The prime minister has raised the tone in recent days and, as US President Donald Trump has repeatedly done, has threatened to abandon the trade agreement with the United States and Mexico, in force since 1994, if Washington persists in its demands. .
NAFTA eliminated tariffs among the three countries and multiplied trilateral trade, but did not close the crack in the average income between Mexico, Canada and the United States.
In Chicago, Trudeau was convinced that it is possible to reach a “fair” agreement on NAFTA and admitted that it is “absolutely necessary to modernise it”. At the same time, he emphasised the economic benefits that the treaty has brought -that the Trump Administration strives not to recognise- and warned that breaking it would mean in the short term a “disruption” of millions of American jobs and families. “[In the negotiation] there are no intractable problems, but they require us to sit down and see what is the best way to move forward,” he said.
The Canadian government, like its Mexican counterpart, has adopted a clear strategy in its relationship with Trump: to influence the leader of the world’s leading power, instead of talking to him, it can be more effective to seduce his environment to convince him Indirect how important the NAFTA is to your own country.
To that end, the Canadian PM on Wednesday began a four-day tour of the United States in which he visits Illinois and California but does not see Trump. Both met last February and October at the White House.
The purpose of Trudeau is to convince politicians – Democrats and Republicans – and businessmen of the benefits of the agreement at a time when the renegotiation, imposed by Trump, is in a delicate phase.
Two weeks ago, at the Montreal summit, Canada tried to open a new channel of dialogue on one of the issues that has been most blighted in the negotiation by the US side: the automotive sector. But his proposal was immediately rejected by Trump’s emissary in the talks.
Trump, who made trade protectionism an electoral emblem, considers that the treaty is too generous with its two neighbours and is responsible for the flight of jobs and the industrial decline of the Midwest of the United States.
That same fear tactics Trudeau is trying in Chicago, the first stop on his tour.

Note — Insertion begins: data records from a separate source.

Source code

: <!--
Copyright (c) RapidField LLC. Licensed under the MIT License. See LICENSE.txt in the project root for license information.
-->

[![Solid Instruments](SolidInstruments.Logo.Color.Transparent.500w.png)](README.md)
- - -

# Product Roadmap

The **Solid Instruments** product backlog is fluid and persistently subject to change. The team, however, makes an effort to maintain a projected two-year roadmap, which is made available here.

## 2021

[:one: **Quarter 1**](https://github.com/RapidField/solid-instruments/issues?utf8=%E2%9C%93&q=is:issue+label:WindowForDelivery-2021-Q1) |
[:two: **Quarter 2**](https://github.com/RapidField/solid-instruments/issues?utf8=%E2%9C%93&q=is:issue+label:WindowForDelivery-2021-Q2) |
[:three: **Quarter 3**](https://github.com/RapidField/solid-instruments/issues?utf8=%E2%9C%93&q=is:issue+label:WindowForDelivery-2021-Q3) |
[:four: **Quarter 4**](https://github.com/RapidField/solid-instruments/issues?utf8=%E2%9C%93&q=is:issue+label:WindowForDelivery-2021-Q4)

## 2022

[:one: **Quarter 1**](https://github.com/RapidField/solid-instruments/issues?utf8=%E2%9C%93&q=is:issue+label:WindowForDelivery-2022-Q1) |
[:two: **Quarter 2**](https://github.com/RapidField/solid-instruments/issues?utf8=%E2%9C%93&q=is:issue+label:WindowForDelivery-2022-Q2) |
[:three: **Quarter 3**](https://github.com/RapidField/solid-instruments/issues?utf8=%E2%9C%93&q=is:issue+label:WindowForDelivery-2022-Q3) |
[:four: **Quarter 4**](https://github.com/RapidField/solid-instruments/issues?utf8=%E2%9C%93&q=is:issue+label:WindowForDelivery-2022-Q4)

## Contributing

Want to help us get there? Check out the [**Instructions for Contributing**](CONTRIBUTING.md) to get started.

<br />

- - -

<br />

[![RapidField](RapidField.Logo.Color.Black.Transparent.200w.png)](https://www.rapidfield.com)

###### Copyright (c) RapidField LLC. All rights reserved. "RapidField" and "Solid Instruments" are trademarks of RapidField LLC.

There he met with the mayor of the city, the Democrat Rahm Emanuel, and the governor of Illinois, the Republican Bruce Rauner, before speaking at the university.

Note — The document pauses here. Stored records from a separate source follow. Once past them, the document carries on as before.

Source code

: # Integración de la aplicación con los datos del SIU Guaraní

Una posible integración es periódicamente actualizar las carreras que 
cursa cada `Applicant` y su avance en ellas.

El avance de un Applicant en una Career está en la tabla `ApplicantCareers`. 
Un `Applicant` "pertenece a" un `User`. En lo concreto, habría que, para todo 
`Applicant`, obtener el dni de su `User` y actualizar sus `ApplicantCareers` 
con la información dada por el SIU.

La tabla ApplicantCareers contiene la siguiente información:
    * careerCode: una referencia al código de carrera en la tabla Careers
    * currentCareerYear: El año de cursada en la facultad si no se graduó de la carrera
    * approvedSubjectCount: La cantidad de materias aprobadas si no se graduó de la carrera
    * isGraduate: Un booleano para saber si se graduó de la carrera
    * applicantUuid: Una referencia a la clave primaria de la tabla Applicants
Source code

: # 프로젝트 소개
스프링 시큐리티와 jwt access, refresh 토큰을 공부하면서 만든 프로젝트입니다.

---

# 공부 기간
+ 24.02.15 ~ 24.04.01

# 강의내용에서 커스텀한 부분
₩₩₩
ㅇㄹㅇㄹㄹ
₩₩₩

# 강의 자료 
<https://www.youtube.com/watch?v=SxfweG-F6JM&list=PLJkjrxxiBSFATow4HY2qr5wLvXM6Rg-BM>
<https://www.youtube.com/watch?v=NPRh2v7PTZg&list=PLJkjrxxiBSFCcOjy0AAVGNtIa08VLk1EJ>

Chicago is a democratic fief, the political birthplace of former President Barack Obama. But, as recalled in an article by Campbell Clark, an analyst for the Canadian newspaper The Globe and Mail, Obama barely managed to convince “nearby allies” there to defend the TPP, the trade agreement that planned to unite the US with 11 other Pacific countries, included Canada.
Trump cancelled that pact shortly after assuming the presidency and is now one step away from closing it without Washington. After Chicago, Trudeau travels to San Francisco, where he meets with entrepreneurs and entrepreneurs. And then to Los Angeles to speak on Friday at the Presidential Foundation of Ronald Reagan.